## [Prompt 1]
Transcribe everything in the passage on missionary work in Angola from "Biula is the" down to "old gospel hall.".
## [Prompt 2]
Render this sentence from the passage on missionary work in Angola in Spanish: "It was not until April 2014 that the Lord opened the way for us to move into Angola to live."
## [Prompt 3]
Write the next paragraph of the passage on missionary work in Angola, picking up after its final sentence.

## [Extract to read]
There are a number of excellent accounts of earlier missionary work in Angola including T. E. Wilson’s book Angola Beloved and C. Allison’s book, Leaves from an African Jungle, with which many readers are familiar, so I will not give a history of assembly work in Angola.
We first began visiting Angola almost 12 years ago, not long after we were commended to the work of God and lived and served at Chavuma Mission Hospital, Zambia. The nearby border with Angola opened up at that time and I began regular bike trips into the country, helping local Zambian brethren with preaching the gospel, teaching in small village assemblies, and holding monthly mobile clinics. It was not until April 2014 that the Lord opened the way for us to move into Angola to live. A few months later, we made Biula our home.
Biula is the site of an old mission station which last had resident missionaries in the mid 1980s. Due to war, it was abandoned at that time. Troops occupied the mission shortly after, and when the war ended in 2002, the shells of three missionary houses remained as well as a crumbling hospital, a rundown clinic, and an old gospel hall.
When we arrived in Biula, much essential practical work had already been done. There was a generator, a ram water pump, a newly constructed building for the church to meet in, and a basically renovated clinic.

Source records
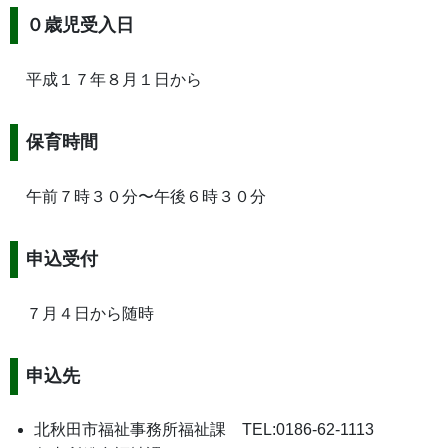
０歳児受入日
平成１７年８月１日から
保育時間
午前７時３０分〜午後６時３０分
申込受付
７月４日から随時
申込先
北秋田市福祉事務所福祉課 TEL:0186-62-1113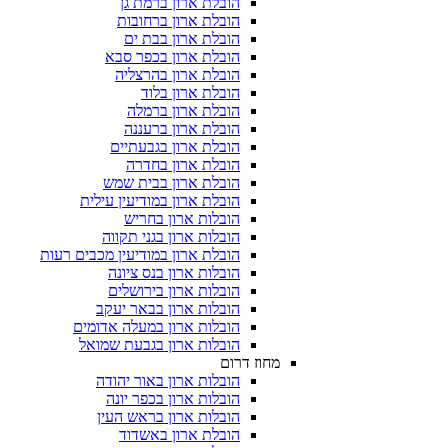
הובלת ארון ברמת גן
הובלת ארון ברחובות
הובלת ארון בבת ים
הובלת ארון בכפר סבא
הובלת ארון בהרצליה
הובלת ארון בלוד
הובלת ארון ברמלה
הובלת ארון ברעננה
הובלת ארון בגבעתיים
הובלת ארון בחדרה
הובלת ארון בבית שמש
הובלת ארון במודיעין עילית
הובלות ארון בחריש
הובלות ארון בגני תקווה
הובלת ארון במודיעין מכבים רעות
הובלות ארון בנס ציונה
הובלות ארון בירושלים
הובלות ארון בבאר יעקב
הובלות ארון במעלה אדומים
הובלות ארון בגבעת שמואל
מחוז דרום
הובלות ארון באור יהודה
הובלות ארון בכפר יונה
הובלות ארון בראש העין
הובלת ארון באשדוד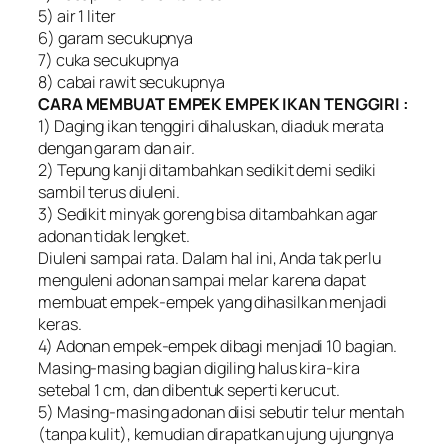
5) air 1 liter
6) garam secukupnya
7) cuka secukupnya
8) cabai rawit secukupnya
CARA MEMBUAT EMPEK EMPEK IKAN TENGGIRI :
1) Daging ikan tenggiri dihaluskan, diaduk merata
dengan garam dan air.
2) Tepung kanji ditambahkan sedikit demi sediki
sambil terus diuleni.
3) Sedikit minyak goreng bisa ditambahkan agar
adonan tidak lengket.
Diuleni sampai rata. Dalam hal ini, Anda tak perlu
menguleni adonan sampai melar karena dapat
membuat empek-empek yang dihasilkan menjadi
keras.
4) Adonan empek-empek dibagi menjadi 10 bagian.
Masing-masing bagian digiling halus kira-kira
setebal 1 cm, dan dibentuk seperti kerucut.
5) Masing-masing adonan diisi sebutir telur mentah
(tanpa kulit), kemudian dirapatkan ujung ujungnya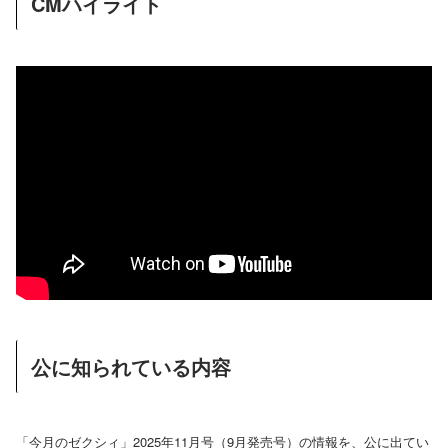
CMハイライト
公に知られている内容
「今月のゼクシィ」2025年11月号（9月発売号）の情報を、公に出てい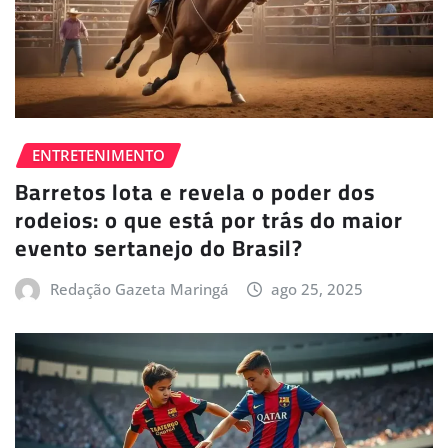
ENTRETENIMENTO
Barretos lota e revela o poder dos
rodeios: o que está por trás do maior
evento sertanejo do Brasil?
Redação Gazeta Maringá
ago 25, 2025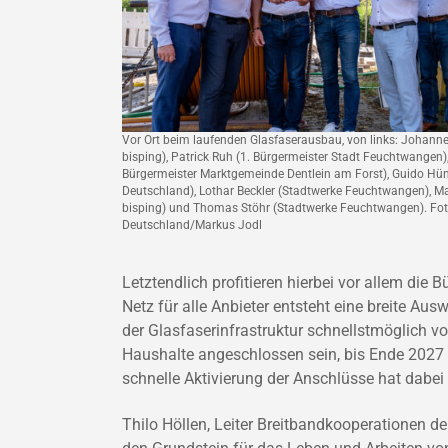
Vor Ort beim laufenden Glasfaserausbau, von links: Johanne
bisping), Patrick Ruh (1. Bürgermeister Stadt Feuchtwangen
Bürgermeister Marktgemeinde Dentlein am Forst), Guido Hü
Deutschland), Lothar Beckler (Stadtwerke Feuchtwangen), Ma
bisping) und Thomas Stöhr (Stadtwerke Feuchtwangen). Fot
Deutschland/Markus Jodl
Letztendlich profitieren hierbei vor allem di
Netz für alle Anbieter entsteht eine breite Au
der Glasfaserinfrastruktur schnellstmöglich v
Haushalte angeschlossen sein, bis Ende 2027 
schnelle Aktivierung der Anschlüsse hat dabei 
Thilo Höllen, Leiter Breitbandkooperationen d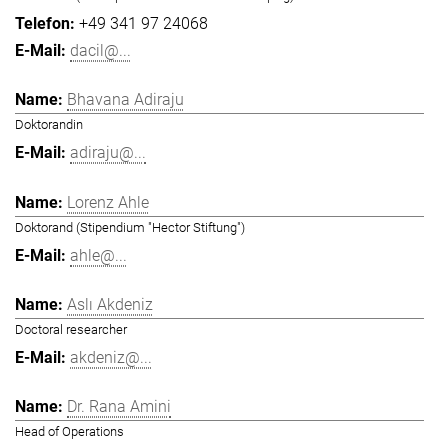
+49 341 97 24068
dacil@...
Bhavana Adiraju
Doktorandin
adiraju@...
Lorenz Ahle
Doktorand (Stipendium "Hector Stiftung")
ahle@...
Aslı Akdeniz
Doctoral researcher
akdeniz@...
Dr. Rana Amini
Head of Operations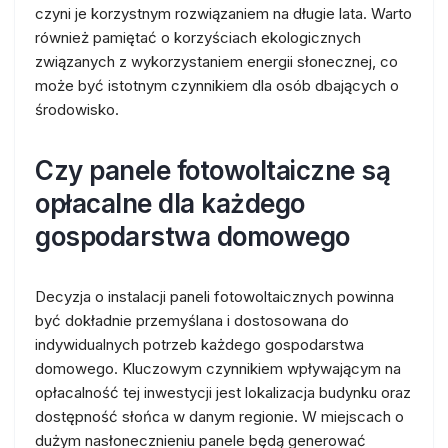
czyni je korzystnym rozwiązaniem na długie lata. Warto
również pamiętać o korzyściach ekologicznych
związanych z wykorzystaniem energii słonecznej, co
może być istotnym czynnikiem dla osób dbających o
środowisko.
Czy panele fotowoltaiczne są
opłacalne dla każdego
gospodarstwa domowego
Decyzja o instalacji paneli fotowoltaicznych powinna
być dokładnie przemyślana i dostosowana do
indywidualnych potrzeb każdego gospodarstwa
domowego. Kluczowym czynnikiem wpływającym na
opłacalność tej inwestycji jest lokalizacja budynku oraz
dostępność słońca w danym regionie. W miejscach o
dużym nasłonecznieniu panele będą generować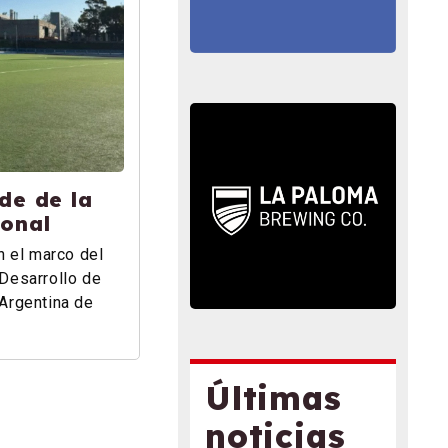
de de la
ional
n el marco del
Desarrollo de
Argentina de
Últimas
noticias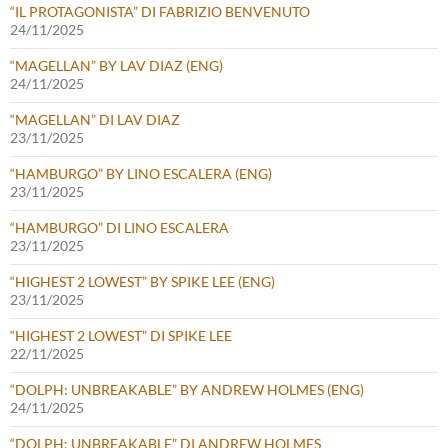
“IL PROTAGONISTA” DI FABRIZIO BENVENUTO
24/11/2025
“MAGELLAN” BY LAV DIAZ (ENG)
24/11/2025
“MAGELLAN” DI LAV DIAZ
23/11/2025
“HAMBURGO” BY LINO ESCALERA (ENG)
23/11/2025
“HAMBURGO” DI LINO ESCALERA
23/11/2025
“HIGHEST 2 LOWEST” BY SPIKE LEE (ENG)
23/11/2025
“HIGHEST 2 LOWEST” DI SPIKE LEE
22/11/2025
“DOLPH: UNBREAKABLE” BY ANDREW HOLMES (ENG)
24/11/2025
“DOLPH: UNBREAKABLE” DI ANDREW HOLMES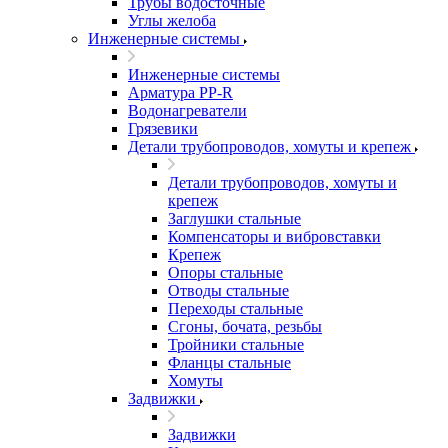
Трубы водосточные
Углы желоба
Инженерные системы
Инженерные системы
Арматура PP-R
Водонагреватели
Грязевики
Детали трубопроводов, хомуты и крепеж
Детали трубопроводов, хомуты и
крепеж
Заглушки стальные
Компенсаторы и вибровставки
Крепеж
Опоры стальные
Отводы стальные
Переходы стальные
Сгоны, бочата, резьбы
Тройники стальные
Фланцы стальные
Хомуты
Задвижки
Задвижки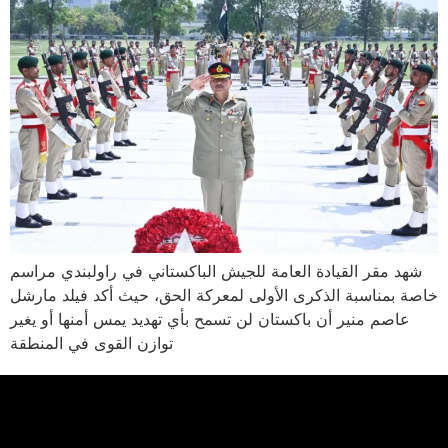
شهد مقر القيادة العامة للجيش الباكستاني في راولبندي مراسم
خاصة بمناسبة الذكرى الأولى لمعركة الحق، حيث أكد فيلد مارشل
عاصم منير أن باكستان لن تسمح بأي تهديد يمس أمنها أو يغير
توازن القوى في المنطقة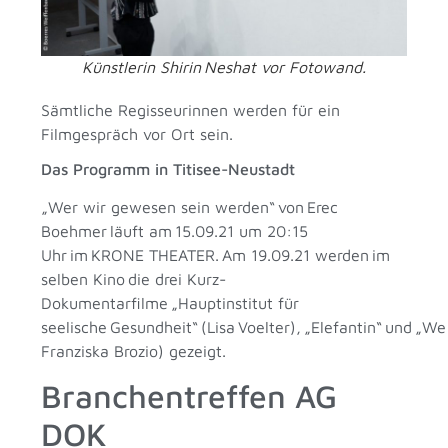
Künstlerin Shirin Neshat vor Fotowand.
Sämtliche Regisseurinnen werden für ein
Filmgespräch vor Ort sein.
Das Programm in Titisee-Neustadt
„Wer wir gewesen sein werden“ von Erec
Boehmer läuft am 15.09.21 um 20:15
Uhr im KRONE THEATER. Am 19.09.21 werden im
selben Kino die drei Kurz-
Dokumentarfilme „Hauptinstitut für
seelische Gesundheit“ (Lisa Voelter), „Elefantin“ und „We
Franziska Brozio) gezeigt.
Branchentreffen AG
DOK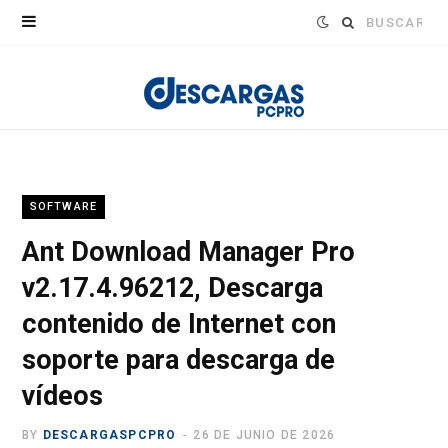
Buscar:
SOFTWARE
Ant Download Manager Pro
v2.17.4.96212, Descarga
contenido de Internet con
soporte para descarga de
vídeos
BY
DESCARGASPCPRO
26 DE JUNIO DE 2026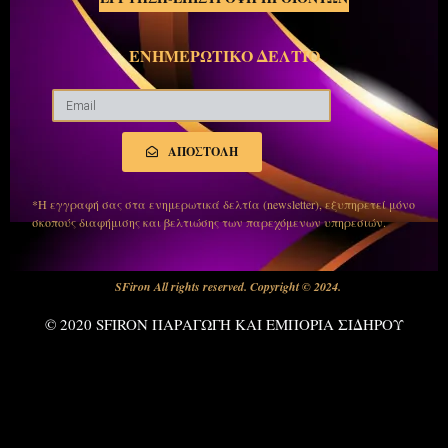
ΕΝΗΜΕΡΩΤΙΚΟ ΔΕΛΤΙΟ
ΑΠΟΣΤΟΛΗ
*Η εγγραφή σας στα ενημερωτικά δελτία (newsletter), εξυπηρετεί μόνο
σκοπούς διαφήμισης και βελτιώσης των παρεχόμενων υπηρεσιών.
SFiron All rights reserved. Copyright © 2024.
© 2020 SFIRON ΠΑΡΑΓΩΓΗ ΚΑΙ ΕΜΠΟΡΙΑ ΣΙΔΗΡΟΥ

## [Answer space 1]
Biula is the site of an old mission station which last had resident missionaries in the mid 1980s. Due to war, it was abandoned at that time. Troops occupied the mission shortly after, and when the war ended in 2002, the shells of three missionary houses remained as well as a crumbling hospital, a rundown clinic, and an old gospel hall.

## [Answer space 2]
No fue sino hasta abril de 2014 cuando el Señor nos abrió el camino para trasladarnos a vivir en Angola.

## [Answer space 3]
Our vision for medical work in our area is to strengthen and to make self-sufficient the Christian nurses and clinics by working alongside them to improve their diagnostic and treatment skills and to encourage them to use their work as a testimony for Christ to their patients, without creating a large institution dependent on us. Therefore, at the start of each major clinic day in Biula, (or in Luma Cassai), we have a gospel message and health talk as people start to queue early in the morning. We try to take time with each patient, pausing to pray with those with serious illness or an uncertain diagnosis. This is not merely trying to be a “good testimony,” but stems from a real sense of dependence on God to guide and heal, as we are working in a place where we have no laboratory, very limited equipment, and only basic medication, all the while working in Portuguese or Chokwe (the local language) with patients who usually have no knowledge of basic health. We often refer patients to the Great Physician. We have seen God preserve life and heal in remarkable ways, and as a result, our faith is also strengthened.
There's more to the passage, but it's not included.